Dio un paso atrás, pero el desconocido que lo había arrastrado (casi literalmente) hasta allí lo sujetó por los hombros y lo obligó a sentarse en una silla vieja.

— Te vamos a dar una oportunidad que no le hemos dado a ningún otro alumno. Deberías estar agradecido.
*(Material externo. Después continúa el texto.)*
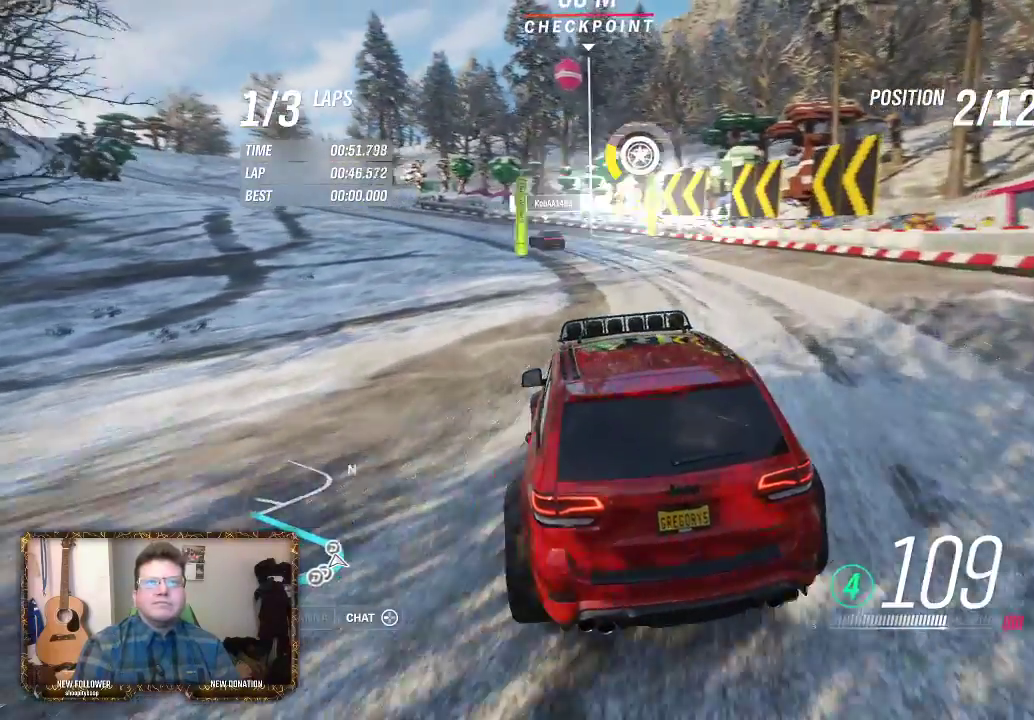
{"buttons": ["R2"], "left_stick": "left", "right_stick": "center", "events": [[17, "left_stick", "center"], [117, "left_stick", "left"], [300, "left_stick", "center"], [350, "left_stick", "left"]]}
— ¿Oportunidad? — repitió Malfoy, mirando a los tres encapuchados con desconfianza, pero sin atreverse a volver a intentar salir de allí. — ¿Qué clase de oportunidad?

— Te vamos a dejar escribirle una carta a tu padre — respondió uno de ellos, el que parecía más normal. El de las bolas de papel y el que lo había conducido hasta allí parecían mucho más peligrosos. — Ahí tienes pergamino, tinta y una pluma.

Draco los miró con recelo.

— ¿Por qué queréis que le escriba a mi padre? Pensaba que estaba prohibido.

— Y lo está. Por eso es un privilegio.

Malfoy no se lo tragaba.

— ¿Y qué ganáis vosotros con esto?

El encapuchado de las bolas de papel soltó un bufido.

— Ganamos paz y tranquilidad. Tu padre es un pesado, ¿lo sabías?

Eso pilló a Malfoy por sorpresa. El desconocido debió notarlo, porque añadió:

— Lleva una semana entera sin recibir ni una sola carta de su hijito. No para de quejarse de que algo extraño debe estar sucediendo en Hogwarts.

— Es que algo extraño está sucediendo en Hogwarts — replicó Malfoy en tono irónico. — Así que es eso… La gente se está empezando a dar cuenta, ¿eh? Debéis estar muy preocupados.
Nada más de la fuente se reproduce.